- _Aufgabenstellung_:
(a) Wovon lebt man laut dem Vortragstext über die deutschen Kriegsgräuel in Belgien 1914 südlich der Maas?
(b) Greife den Vortragstext über die deutschen Kriegsgräuel in Belgien 1914 nach seinem letzten Satz auf und schreibe ihn weiter.

- _Vorliegender Text_:
Alternatives aus der/ für die
Braunschweiger Landeskirche

(Download des Textes als pdf hier)


Roselies und die deutschen Kriegsgräuel in Belgien 1914

Vortrag am 18.11.2014 auf Einladung der TU Braunschweig durch Prof. Steinbach
im Institut für Regionalgeschichte

von Dietrich Kuessner



Belgien

die Unabhängigkeit ist erkämpft
Vor 80 Jahren. etwa
die politische,
von den Niederlanden. 1830
Belgien ist ein Königreich,
aber mit einer, was Kirche betrifft, großzügigen Verfassung.

Deutschland über alles, von der Maas bis an die Memel
Aber die Maas fließt durch Belgien.
Nördlich von ihr ist flaches fruchtbares Land,
man lebt von der Landwirtschaft,
auch in alten Städten mit berühmter Stadtkultur.
Brügge, Gent, Amsterdam. Brüssel.
Südlich der Maas ist es eher hügelig und waldig.
dort lebt man vom Bergbau.
Und in befestigten Städten
Wie Lüttich, Namur, Tamines, Charleroi.

v. Sobbe 32 :“die Schönheit des Landes trat der marschierenden Truppe vor Augen und ließ sie sich satttrinken an diesem Bilde tiefsten Friedens. Die Straßen wanden sich durch teilweise tief eingeschnittene Täler, in die sich die Gewässer ihr Bett gegraben hatten. Sie wurden durchzogen vom Lauf der Qurthe, Ambleve und zahlreicher kleiner Bäche. Saftige Wiesen und goldene Felder wechselten mit schattigen Wäldern. Überall leuchteten aus dem Grün freundliche Dörfer, Städtchen und Schlösser. Darüber ein wolkenloser blauer Himmel. Aber bald brannte die Sonne wieder unbarmherzig auf die Truppe herab.“

Das war vor 100 Jahren.- Heute lebt man vom Tourismus.

- _Datenauszug_:
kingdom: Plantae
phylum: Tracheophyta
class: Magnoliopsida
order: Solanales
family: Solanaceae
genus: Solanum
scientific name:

---

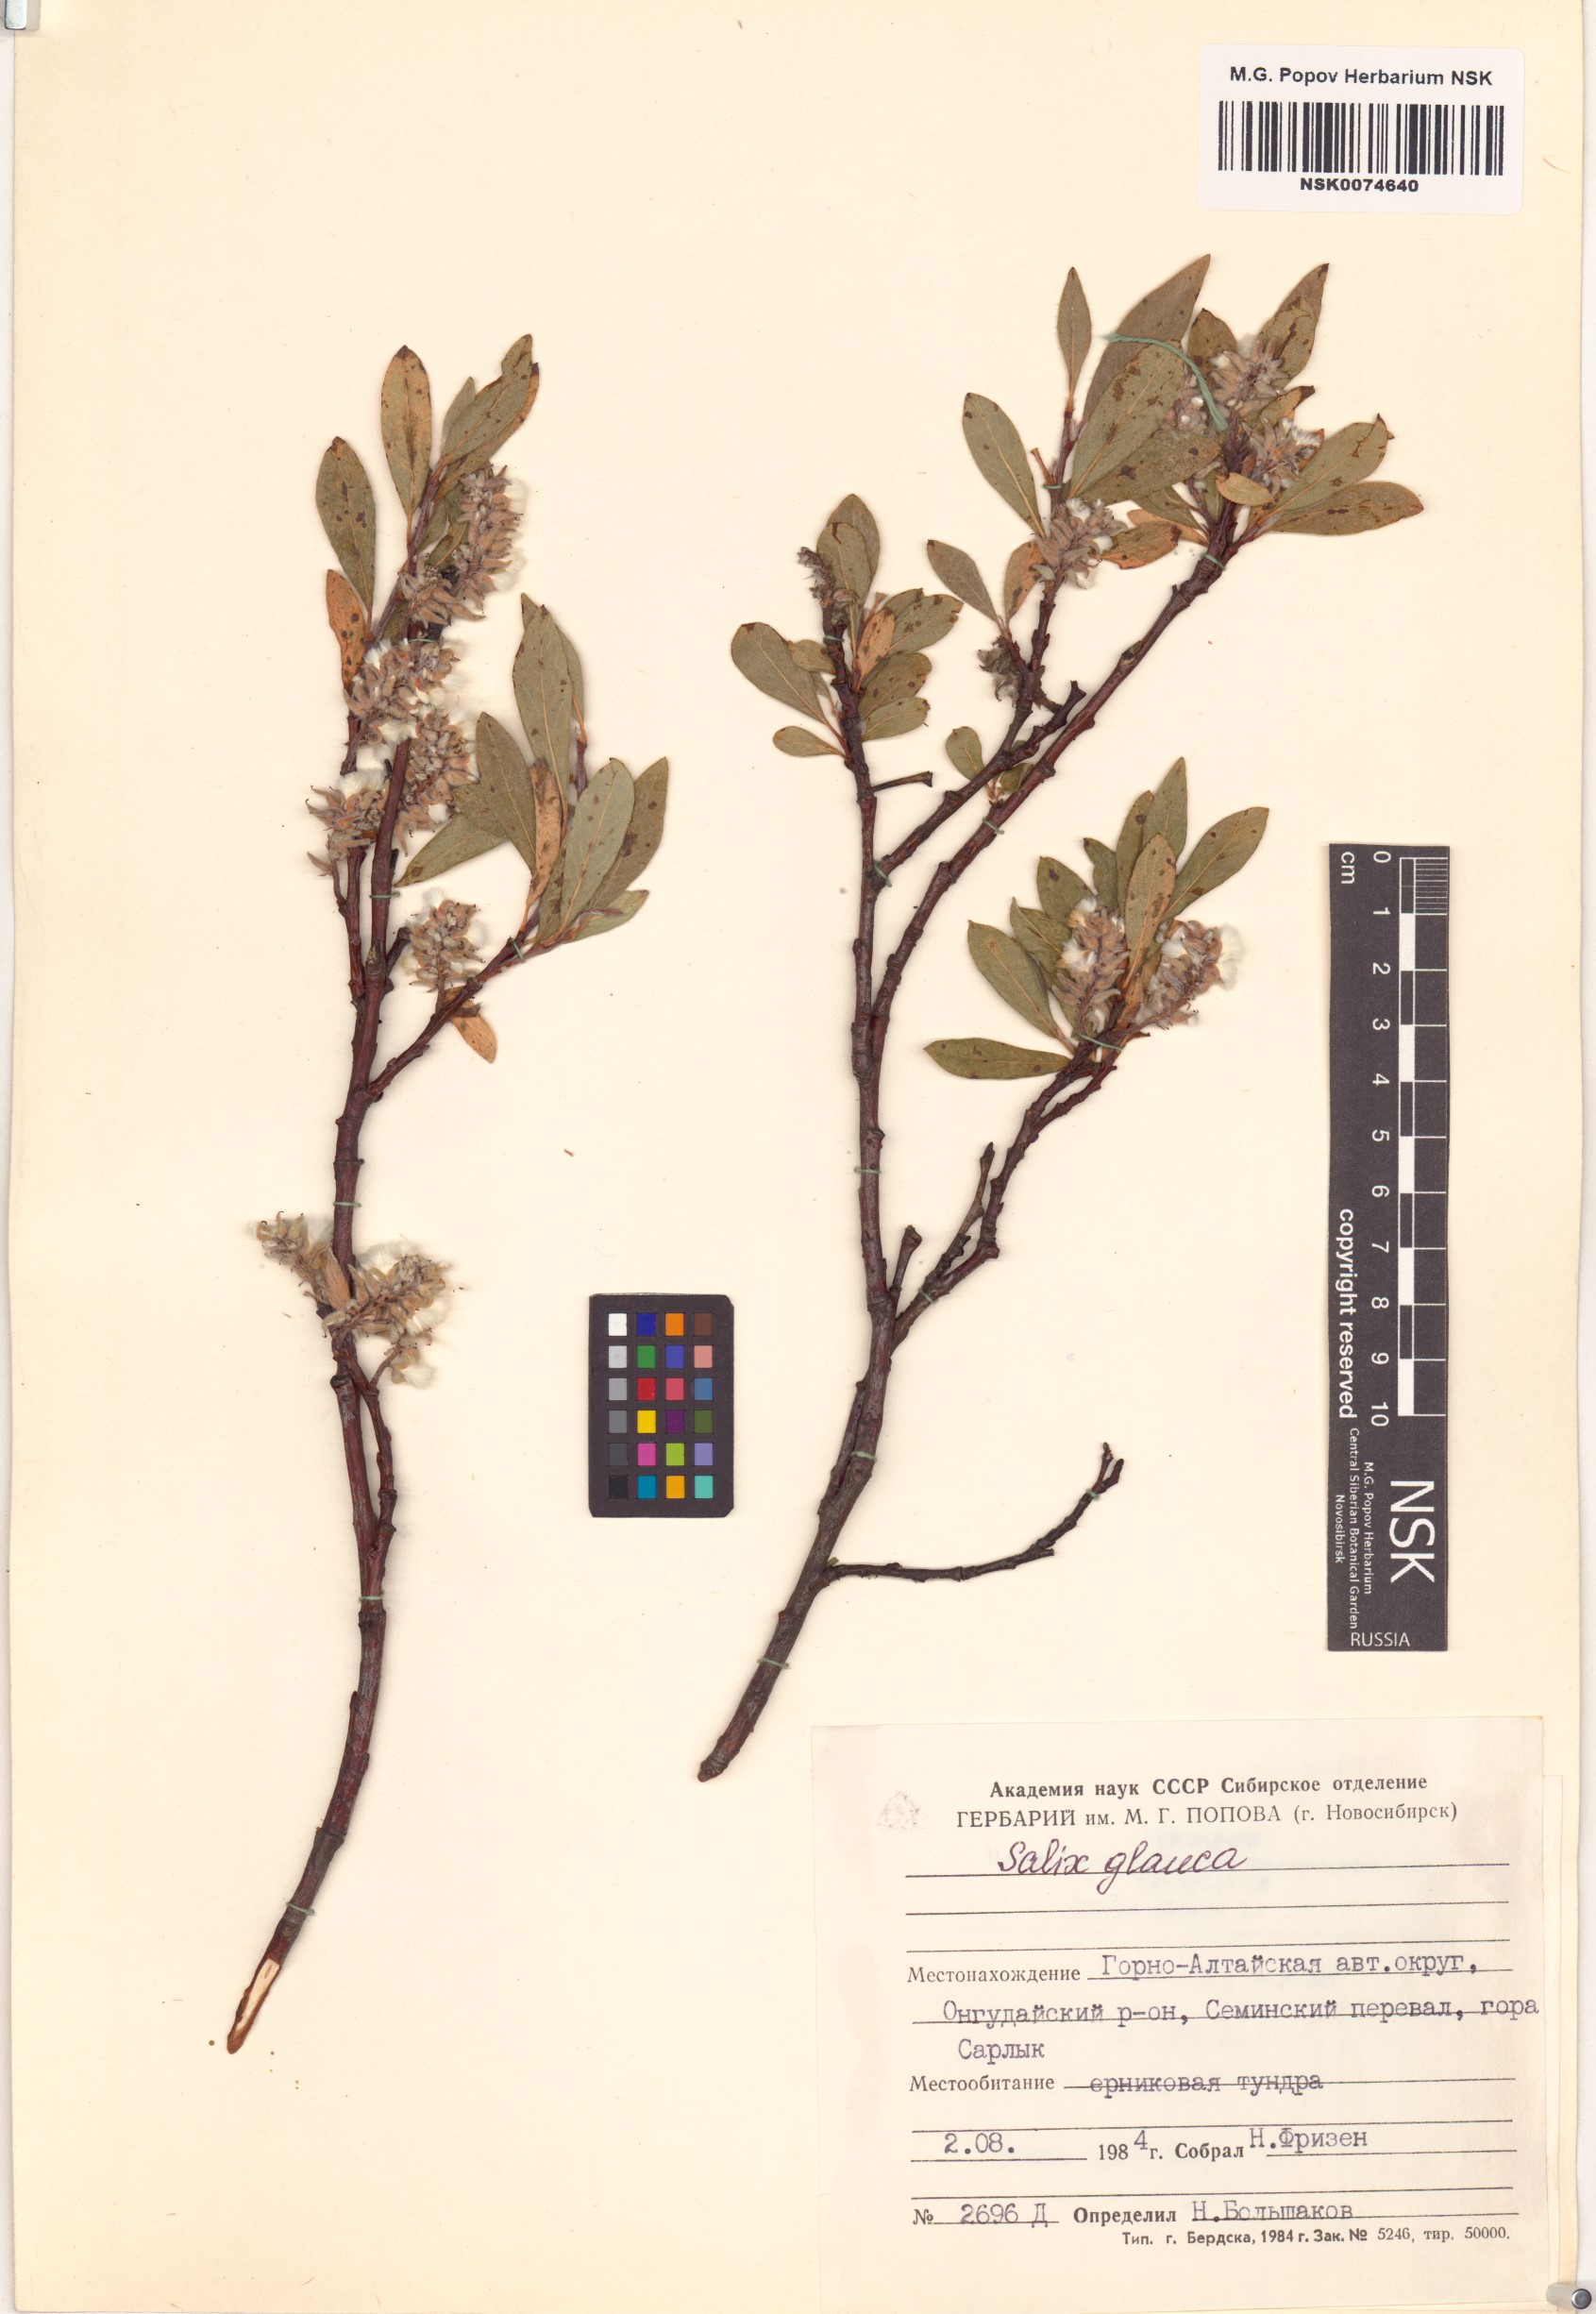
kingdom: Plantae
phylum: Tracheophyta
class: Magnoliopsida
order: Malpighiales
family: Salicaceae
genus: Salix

- _Lösungen_:
(a) Südlich der Maas lebt man vom Bergbau.

(b)
Belgien
ein kleines Land mit vielen Nachbarn.
Im Norden die Niederlande, im Süden Frankreich, im Osten das Deutsche Reich,
südöstlich Luxemburg.
Mit 7 Millionen Einwohnern.
Sie sprechen je nach Gegend französisch, niederländisch und einige wenige auch deutsch.

Belgien könnte sich eingekreist fühlen.
Tut es aber nicht.
Es ist auf gute Nachbarschaft angewiesen.
Darauf, dass die andern sie in Ruhe lassen.
Frankreich und England haben versprochen, Belgiens Sicherheit zu garantieren:
seine Neutralität.
Deutschland nicht, schade


Deutschland
baut eine Eisenbahnlinie bis an die belgische Grenze.
Letzte deutsche Station ist Sourbrodt.
Von da führt eine Kleinbahn zu einem riesigen Truppenübungsplatz, 1894, man kann ja nie wissen.

Elsenborn und Kalterherberg heißen die anderen Orte am Rande Truppenübungsplatzes.
Da treffen sie auch am 8. August 1914 ein. Das Armeekorps.
Auch das Infanterieregiment 92, die Husaren mit ihren vielen Eskadronen und viele andere

In der kurzen Zeit bis zum, wie sie hoffen, raschen Durchmarsch wird noch das Feindbild poliert.
Schon 70/71 gab es tückische Franktireure. Man hört, die Belgier hätten deutschen Soldaten die Ohren abgeschnitten. Vielleicht kennen sie das schon von ihren Großvätern. Solche Geschichten wurden viel herumerzählt. Gruselgeschichten, krankhaft; ernst zu nehmen? In einem Roman aus dem Jahre 1906, „Der Zusammenbruch der alten Welt“ schildert der Verfasser einen deutschen Angriff auf Belgien. Fanatische Pfaffen suchen die unruhige Arbeiterbevölkerung aufzuhetzen“ ((Lothar Wieland Belgien 1914 Frankfurt 1984 12)) . Verkaufte Auflage: 130.000 Exemplare.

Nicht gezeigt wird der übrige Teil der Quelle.